Commentaire • 0
Sur la décision
| Référence : | TJ Nanterre, cab. 3, 26 févr. 2026, n° 23/03823 |
|---|---|
| Numéro(s) : | 23/03823 |
| Importance : | Inédit |
| Dispositif : | Prononce le divorce pour altération définitive du lien conjugal |
| Date de dernière mise à jour : | 6 mars 2026 |
| Lire la décision sur le site de la juridiction |
Texte intégral
TRIBUNAL JUDICIAIRE DE NANTERRE
Cabinet 3
JUGEMENT PRONONCÉ LE 26 Février 2026
JUGE AUX AFFAIRES
FAMILIALES
Cabinet 3
N° RG 23/03823 – N° Portalis DB3R-W-B7H-YMMP
N° MINUTE : 26/00042
AFFAIRE
[V], [N] [D] épouse [B]
C/
[R] [B]
DEMANDEUR
Madame [V], [N] [D] épouse [B]
Née le [Date naissance 1] 1982 à [Localité 1] (Algérie)
[Adresse 1]
[Localité 2] (Denamark)
représentée par Me Rabah HACHED, avocat au barreau de PARIS, vestiaire : B0700
DÉFENDEUR
Monsieur [R] [B]
Née le [Date naissance 2] 1991 à [Localité 3] (Algérie)
[Adresse 2]
[Localité 4]
représenté par Me Siham EL RHAYAMINE NASRI, avocat au barreau de PARIS, vestiaire : E2179
COMPOSITION DE LA JURIDICTION
Devant Madame Mariana CABALLERO, Juge aux affaires familiales assistée de Mme Maud BEZ, Greffière en pré affectation sur poste présente lors du prononcé.
DEBATS
A l’audience du 19 Décembre 2025 tenue en Chambre du Conseil.
JUGEMENT
Contradictoire, prononcé publiquement par mise à disposition de cette décision au greffe, les parties en ayant été préalablement avisées dans les conditions prévues au deuxième alinéa de l’article 450 du code de procédure civile, et en premier ressort
[Motifs de la décision occultés]
[Motifs de la décision occultés]
PAR CES MOTIFS
Le Juge aux Affaires Familiales, statuant publiquement, après débats en chambre du conseil, par jugement contradictoire rendu en premier ressort et susceptible d’appel,
VU l’assignation en divorce du 18 avril 2023,
VU l’ordonnance d’orientation et sur mesures provisoires du 12 février 2024,
PRONONCE le divorce de :
Madame [V] [D]
née le [Date naissance 1] 1982 à [Localité 5] (Algérie)
de nationalité française
ET
Monsieur [R] [B]
né le [Date naissance 2] 1971 à [Localité 6] (Algérie)
De nationalité français
Mariés le [Date mariage 1] 2006 devant l’officier d’état civil de [Localité 7] (15)

Coordonnées des points clés:
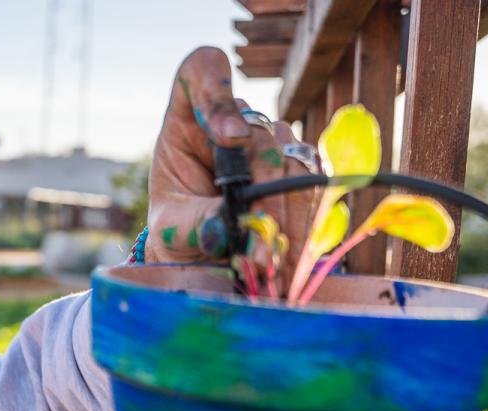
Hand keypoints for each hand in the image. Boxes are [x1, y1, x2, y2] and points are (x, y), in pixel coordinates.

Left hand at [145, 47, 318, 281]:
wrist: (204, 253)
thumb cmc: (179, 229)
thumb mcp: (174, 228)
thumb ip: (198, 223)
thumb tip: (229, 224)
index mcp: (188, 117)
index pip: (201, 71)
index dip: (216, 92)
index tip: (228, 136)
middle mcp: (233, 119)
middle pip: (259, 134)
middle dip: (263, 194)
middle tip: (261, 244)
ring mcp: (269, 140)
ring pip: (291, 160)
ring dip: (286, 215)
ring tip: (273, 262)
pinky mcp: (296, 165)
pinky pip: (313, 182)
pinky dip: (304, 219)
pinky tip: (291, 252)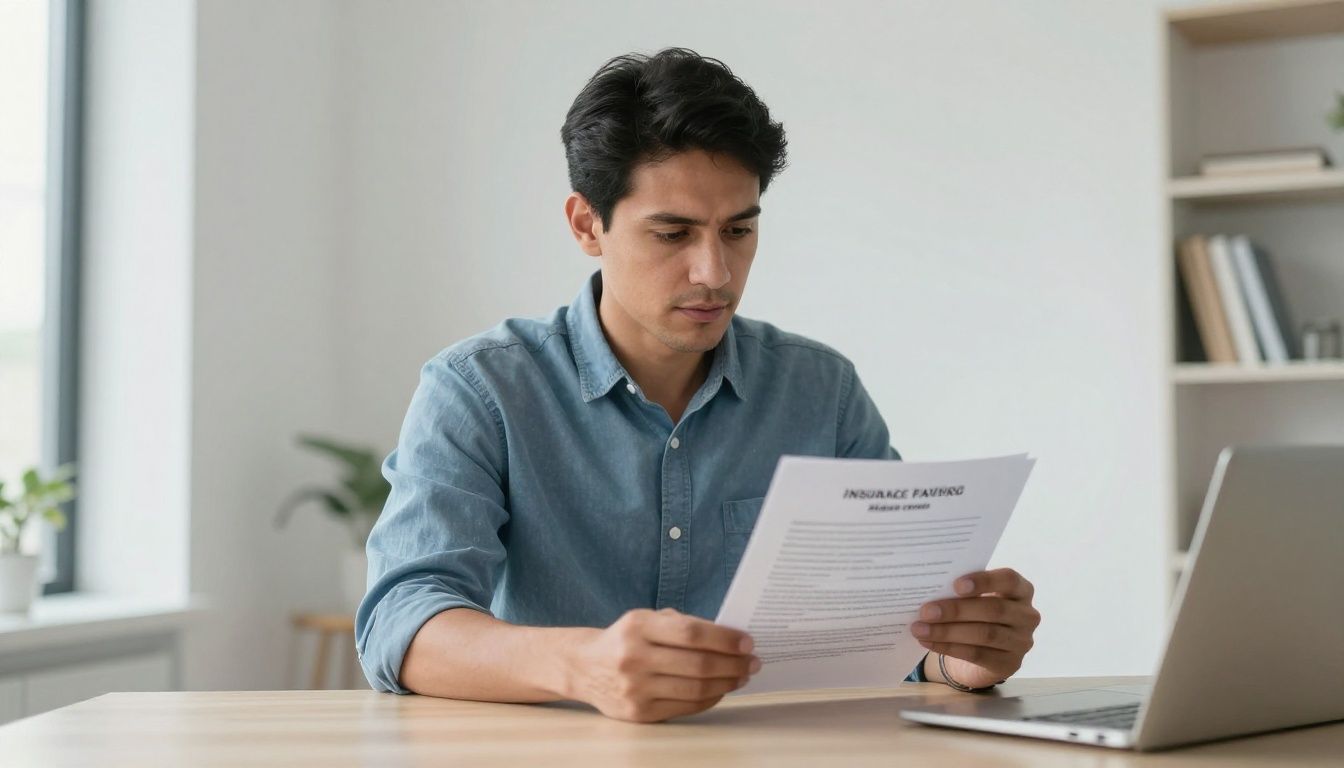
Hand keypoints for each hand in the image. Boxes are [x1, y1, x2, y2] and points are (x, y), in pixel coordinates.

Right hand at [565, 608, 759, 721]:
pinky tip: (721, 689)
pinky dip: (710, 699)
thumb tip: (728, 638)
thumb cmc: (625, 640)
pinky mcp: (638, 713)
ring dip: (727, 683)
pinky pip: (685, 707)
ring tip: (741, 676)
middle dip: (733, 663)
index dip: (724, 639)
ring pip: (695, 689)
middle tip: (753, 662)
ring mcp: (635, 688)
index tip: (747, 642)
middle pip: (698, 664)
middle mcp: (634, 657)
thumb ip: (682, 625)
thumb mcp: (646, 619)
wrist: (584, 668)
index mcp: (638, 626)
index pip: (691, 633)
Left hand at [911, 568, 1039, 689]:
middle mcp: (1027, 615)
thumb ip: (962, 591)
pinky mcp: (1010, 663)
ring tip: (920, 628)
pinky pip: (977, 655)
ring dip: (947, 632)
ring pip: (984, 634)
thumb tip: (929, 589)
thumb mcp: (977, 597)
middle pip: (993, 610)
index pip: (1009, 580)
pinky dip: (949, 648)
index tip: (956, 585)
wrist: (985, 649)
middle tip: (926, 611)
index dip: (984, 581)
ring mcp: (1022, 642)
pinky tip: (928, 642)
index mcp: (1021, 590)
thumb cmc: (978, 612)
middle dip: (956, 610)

Exercices »
1 – Recopiez le passage du jugement qui commence à « représentée par Me » et finit à « Chambre du Conseil. ».
2 – Les affirmations suivantes sont-elles conformes au jugement ? Pour chacune, répondez oui ou non et citez les mots du jugement qui permettent de trancher. (a) L'audience a eu lieu le 19 décembre 2025 en chambre du conseil. (b) Le jugement ne peut pas faire l'objet d'un appel. (c) L'assignation en divorce date du 12 février 2024.

Corrigés »
1 –
représentée par Me Rabah HACHED, avocat au barreau de PARIS, vestiaire : B0700
DÉFENDEUR
Monsieur [R] [B]
Née le [Date naissance 2] 1991 à [Localité 3] (Algérie)
[Adresse 2]
[Localité 4]
représenté par Me Siham EL RHAYAMINE NASRI, avocat au barreau de PARIS, vestiaire : E2179
COMPOSITION DE LA JURIDICTION
Devant Madame Mariana CABALLERO, Juge aux affaires familiales assistée de Mme Maud BEZ, Greffière en pré affectation sur poste présente lors du prononcé.
DEBATS
A l’audience du 19 Décembre 2025 tenue en Chambre du Conseil.

2 –
(a) Oui : « A l’audience du 19 Décembre 2025 tenue en Chambre du Conseil. »
(b) Non : « rendu en premier ressort et susceptible d’appel »
(c) Non : « VU l’assignation en divorce du 18 avril 2023 »